[Extracted page text data]
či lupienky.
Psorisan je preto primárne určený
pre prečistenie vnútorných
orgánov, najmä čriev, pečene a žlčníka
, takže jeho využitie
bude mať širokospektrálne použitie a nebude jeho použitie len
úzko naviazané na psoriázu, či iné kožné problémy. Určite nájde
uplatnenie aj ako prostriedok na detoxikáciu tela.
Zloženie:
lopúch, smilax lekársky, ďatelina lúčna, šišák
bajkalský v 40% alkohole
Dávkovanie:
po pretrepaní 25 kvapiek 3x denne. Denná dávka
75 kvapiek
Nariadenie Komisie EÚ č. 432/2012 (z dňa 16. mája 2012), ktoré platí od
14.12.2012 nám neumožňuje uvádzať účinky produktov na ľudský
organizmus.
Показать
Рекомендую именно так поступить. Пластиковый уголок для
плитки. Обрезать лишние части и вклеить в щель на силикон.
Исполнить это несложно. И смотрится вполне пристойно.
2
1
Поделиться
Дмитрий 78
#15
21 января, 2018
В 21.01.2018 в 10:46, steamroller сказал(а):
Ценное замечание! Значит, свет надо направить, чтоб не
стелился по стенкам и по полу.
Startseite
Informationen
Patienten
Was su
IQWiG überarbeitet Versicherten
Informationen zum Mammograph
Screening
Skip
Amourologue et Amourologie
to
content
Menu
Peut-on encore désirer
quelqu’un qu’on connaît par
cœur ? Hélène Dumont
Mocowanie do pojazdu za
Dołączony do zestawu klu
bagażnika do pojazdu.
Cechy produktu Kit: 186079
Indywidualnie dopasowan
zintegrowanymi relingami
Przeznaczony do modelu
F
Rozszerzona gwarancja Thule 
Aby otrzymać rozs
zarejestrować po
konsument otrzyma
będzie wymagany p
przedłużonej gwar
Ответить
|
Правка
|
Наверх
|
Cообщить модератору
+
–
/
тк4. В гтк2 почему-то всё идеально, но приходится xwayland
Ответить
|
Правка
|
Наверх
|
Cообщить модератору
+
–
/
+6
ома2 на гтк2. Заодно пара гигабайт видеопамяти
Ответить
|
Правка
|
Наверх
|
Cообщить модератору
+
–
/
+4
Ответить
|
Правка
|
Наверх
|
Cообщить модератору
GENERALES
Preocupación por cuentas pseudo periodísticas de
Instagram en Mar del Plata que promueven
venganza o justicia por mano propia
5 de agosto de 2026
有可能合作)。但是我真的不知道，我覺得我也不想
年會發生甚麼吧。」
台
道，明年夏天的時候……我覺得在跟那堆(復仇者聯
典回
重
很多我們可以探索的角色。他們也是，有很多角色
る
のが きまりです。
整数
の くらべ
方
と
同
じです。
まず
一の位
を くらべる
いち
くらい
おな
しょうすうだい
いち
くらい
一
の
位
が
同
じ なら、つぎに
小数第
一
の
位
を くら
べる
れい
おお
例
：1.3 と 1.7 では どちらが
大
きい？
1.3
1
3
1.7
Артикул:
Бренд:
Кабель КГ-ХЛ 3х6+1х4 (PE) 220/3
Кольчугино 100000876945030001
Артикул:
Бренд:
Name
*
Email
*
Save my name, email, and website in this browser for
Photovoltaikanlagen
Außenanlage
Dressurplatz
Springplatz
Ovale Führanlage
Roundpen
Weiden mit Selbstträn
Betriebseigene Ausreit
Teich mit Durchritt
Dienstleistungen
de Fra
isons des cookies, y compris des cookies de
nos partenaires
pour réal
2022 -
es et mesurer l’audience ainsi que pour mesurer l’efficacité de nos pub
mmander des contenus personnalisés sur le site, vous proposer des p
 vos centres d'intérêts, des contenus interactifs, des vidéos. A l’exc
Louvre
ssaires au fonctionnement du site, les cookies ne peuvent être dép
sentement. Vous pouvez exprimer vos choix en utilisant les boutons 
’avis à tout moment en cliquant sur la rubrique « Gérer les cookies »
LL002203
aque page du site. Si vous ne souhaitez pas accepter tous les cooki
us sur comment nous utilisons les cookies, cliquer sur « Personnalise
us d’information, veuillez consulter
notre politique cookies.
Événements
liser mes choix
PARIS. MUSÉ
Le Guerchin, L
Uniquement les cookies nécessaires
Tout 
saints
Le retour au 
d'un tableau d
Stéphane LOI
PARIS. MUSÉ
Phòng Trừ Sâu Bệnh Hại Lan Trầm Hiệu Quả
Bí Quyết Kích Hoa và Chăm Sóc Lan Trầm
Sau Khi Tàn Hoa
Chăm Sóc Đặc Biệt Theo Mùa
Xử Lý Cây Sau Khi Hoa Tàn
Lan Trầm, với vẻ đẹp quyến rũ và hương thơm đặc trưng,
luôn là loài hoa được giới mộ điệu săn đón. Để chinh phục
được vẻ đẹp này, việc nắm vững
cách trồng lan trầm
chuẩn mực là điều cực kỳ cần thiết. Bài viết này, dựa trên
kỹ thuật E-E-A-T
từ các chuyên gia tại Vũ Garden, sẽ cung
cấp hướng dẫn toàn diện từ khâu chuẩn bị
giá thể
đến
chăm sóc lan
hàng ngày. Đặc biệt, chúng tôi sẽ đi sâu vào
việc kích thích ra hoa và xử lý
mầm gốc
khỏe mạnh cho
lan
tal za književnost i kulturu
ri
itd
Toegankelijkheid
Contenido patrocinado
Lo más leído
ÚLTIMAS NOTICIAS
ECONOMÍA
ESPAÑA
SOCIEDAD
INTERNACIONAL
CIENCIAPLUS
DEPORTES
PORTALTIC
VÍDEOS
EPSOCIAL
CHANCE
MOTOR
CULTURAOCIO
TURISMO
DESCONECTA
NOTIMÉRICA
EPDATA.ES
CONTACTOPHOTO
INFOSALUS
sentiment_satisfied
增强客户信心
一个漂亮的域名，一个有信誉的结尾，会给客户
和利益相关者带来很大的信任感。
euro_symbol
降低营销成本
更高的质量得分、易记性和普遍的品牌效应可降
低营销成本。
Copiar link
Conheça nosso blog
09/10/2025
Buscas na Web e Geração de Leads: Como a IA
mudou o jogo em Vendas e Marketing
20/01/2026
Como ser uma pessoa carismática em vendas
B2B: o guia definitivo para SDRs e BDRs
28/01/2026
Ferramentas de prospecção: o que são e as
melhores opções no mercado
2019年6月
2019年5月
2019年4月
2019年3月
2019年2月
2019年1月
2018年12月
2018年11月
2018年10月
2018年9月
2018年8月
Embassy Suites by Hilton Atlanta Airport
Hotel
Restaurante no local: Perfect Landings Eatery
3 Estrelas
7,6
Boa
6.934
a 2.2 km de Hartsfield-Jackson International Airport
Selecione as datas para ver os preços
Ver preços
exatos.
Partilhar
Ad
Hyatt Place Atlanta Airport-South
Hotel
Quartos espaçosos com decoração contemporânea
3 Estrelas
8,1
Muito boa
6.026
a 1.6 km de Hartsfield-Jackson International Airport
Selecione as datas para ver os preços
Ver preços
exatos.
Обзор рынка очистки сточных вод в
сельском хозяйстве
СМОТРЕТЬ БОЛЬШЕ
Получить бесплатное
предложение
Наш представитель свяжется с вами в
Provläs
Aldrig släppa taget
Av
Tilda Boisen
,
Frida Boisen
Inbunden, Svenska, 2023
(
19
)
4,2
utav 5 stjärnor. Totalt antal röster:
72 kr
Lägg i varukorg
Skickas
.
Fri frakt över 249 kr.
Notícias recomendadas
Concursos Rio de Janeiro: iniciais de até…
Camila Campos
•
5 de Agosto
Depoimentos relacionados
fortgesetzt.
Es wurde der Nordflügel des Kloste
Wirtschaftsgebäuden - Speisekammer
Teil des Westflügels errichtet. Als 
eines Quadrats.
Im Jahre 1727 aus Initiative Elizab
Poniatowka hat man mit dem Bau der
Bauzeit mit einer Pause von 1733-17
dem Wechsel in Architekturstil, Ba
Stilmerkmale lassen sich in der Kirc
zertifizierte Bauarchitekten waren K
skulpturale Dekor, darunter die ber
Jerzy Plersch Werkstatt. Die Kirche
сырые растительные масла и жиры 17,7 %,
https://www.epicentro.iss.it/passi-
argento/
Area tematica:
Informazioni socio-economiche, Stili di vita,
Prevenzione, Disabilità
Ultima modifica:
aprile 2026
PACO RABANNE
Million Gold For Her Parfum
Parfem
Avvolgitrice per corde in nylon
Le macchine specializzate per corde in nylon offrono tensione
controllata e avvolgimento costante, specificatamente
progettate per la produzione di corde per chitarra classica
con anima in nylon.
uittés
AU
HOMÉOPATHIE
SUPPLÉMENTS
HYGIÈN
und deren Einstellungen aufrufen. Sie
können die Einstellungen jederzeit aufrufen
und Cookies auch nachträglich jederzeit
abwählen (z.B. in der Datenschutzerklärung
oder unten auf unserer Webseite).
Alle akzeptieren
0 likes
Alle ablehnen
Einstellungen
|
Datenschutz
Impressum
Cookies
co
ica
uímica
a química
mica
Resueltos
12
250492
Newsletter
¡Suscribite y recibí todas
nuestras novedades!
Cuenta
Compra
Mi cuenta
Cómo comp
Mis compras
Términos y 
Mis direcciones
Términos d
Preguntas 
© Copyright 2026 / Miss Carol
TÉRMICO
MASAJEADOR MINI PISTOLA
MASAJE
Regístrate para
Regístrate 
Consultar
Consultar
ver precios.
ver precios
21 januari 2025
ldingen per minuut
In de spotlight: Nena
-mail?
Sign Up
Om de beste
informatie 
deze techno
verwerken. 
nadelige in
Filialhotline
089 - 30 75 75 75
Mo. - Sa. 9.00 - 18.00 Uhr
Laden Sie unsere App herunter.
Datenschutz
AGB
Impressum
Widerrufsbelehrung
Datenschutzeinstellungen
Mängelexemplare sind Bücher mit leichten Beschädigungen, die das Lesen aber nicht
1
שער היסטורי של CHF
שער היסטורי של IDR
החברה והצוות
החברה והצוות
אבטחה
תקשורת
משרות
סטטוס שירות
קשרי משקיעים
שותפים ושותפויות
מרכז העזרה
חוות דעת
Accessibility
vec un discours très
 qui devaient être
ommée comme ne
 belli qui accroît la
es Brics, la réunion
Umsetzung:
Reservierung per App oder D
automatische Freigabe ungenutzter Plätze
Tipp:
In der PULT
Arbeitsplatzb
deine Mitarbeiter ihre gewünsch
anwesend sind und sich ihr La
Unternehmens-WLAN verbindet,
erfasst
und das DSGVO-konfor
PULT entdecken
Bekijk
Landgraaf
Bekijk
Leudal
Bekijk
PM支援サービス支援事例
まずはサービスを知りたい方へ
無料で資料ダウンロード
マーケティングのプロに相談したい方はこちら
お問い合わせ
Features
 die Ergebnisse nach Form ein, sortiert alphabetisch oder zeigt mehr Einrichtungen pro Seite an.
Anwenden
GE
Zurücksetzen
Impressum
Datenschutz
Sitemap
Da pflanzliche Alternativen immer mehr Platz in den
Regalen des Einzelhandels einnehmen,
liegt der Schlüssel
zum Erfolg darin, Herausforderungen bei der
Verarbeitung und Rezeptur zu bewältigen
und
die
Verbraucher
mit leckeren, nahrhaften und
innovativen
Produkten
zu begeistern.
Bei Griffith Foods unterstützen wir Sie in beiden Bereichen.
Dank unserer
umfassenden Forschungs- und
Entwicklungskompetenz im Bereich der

Exercise prompt: Please output only the lines from the first line of the entries through the line with "тк4. В гтк2", both included, exactly as written.

Task output:
či lupienky.
Psorisan je preto primárne určený
pre prečistenie vnútorných
orgánov, najmä čriev, pečene a žlčníka
, takže jeho využitie
bude mať širokospektrálne použitie a nebude jeho použitie len
úzko naviazané na psoriázu, či iné kožné problémy. Určite nájde
uplatnenie aj ako prostriedok na detoxikáciu tela.
Zloženie:
lopúch, smilax lekársky, ďatelina lúčna, šišák
bajkalský v 40% alkohole
Dávkovanie:
po pretrepaní 25 kvapiek 3x denne. Denná dávka
75 kvapiek
Nariadenie Komisie EÚ č. 432/2012 (z dňa 16. mája 2012), ktoré platí od
14.12.2012 nám neumožňuje uvádzať účinky produktov na ľudský
organizmus.
Показать
Рекомендую именно так поступить. Пластиковый уголок для
плитки. Обрезать лишние части и вклеить в щель на силикон.
Исполнить это несложно. И смотрится вполне пристойно.
2
1
Поделиться
Дмитрий 78
#15
21 января, 2018
В 21.01.2018 в 10:46, steamroller сказал(а):
Ценное замечание! Значит, свет надо направить, чтоб не
стелился по стенкам и по полу.
Startseite
Informationen
Patienten
Was su
IQWiG überarbeitet Versicherten
Informationen zum Mammograph
Screening
Skip
Amourologue et Amourologie
to
content
Menu
Peut-on encore désirer
quelqu’un qu’on connaît par
cœur ? Hélène Dumont
Mocowanie do pojazdu za
Dołączony do zestawu klu
bagażnika do pojazdu.
Cechy produktu Kit: 186079
Indywidualnie dopasowan
zintegrowanymi relingami
Przeznaczony do modelu
F
Rozszerzona gwarancja Thule 
Aby otrzymać rozs
zarejestrować po
konsument otrzyma
będzie wymagany p
przedłużonej gwar
Ответить
|
Правка
|
Наверх
|
Cообщить модератору
+
–
/
тк4. В гтк2 почему-то всё идеально, но приходится xwayland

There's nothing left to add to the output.